- WHAT IS EXPECTED: Below are the records; copy exactly the stretch from the line containing "see what you" through the line containing "I do not know where", both ends included, and nothing else.

==============================

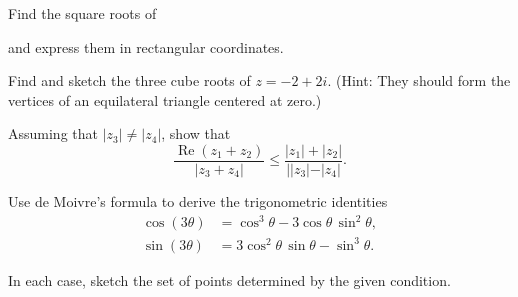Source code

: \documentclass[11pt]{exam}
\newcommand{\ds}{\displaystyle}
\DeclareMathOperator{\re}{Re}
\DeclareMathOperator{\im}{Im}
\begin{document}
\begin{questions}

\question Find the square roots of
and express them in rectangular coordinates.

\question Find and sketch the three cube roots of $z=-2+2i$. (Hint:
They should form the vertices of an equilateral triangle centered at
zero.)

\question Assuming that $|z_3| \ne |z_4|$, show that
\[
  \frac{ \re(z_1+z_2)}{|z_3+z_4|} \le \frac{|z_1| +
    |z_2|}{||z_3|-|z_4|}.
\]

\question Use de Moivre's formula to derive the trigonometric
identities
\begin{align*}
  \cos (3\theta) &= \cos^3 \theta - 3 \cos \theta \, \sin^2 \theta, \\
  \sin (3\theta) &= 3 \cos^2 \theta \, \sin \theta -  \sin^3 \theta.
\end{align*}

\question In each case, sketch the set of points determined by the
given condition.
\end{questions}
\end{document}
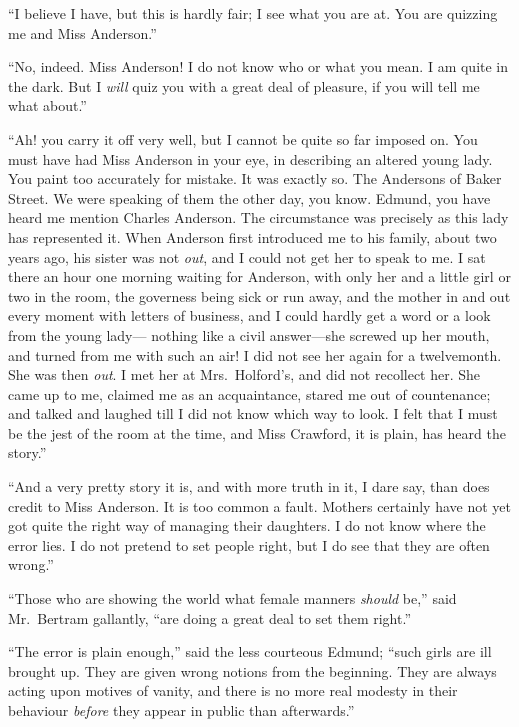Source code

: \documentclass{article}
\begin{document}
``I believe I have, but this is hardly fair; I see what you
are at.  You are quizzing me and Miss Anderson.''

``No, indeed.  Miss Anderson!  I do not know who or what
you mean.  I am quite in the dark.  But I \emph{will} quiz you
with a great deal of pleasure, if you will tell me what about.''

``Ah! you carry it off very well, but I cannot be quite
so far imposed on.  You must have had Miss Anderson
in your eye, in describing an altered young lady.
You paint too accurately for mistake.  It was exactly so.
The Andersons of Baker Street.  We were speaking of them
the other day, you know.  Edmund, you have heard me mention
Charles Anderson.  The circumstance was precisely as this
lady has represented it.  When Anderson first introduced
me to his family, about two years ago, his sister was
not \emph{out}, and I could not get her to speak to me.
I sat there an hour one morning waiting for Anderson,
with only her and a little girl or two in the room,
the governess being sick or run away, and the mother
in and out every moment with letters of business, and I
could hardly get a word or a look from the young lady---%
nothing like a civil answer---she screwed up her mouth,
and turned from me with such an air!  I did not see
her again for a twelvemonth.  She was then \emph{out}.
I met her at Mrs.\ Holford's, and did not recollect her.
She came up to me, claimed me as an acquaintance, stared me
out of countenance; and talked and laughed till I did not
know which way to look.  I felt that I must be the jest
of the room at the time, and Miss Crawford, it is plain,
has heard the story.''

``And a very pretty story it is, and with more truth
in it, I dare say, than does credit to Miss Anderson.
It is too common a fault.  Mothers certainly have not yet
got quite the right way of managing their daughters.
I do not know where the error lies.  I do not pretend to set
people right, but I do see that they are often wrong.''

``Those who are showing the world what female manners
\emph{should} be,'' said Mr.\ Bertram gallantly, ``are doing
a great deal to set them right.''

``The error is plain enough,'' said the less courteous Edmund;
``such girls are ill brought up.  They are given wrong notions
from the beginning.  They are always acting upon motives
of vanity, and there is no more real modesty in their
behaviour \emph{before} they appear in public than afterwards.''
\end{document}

==============================

- ANSWER FOR THE TASK:
``I believe I have, but this is hardly fair; I see what you
are at.  You are quizzing me and Miss Anderson.''

``No, indeed.  Miss Anderson!  I do not know who or what
you mean.  I am quite in the dark.  But I \emph{will} quiz you
with a great deal of pleasure, if you will tell me what about.''

``Ah! you carry it off very well, but I cannot be quite
so far imposed on.  You must have had Miss Anderson
in your eye, in describing an altered young lady.
You paint too accurately for mistake.  It was exactly so.
The Andersons of Baker Street.  We were speaking of them
the other day, you know.  Edmund, you have heard me mention
Charles Anderson.  The circumstance was precisely as this
lady has represented it.  When Anderson first introduced
me to his family, about two years ago, his sister was
not \emph{out}, and I could not get her to speak to me.
I sat there an hour one morning waiting for Anderson,
with only her and a little girl or two in the room,
the governess being sick or run away, and the mother
in and out every moment with letters of business, and I
could hardly get a word or a look from the young lady---%
nothing like a civil answer---she screwed up her mouth,
and turned from me with such an air!  I did not see
her again for a twelvemonth.  She was then \emph{out}.
I met her at Mrs.\ Holford's, and did not recollect her.
She came up to me, claimed me as an acquaintance, stared me
out of countenance; and talked and laughed till I did not
know which way to look.  I felt that I must be the jest
of the room at the time, and Miss Crawford, it is plain,
has heard the story.''

``And a very pretty story it is, and with more truth
in it, I dare say, than does credit to Miss Anderson.
It is too common a fault.  Mothers certainly have not yet
got quite the right way of managing their daughters.
I do not know where the error lies.  I do not pretend to set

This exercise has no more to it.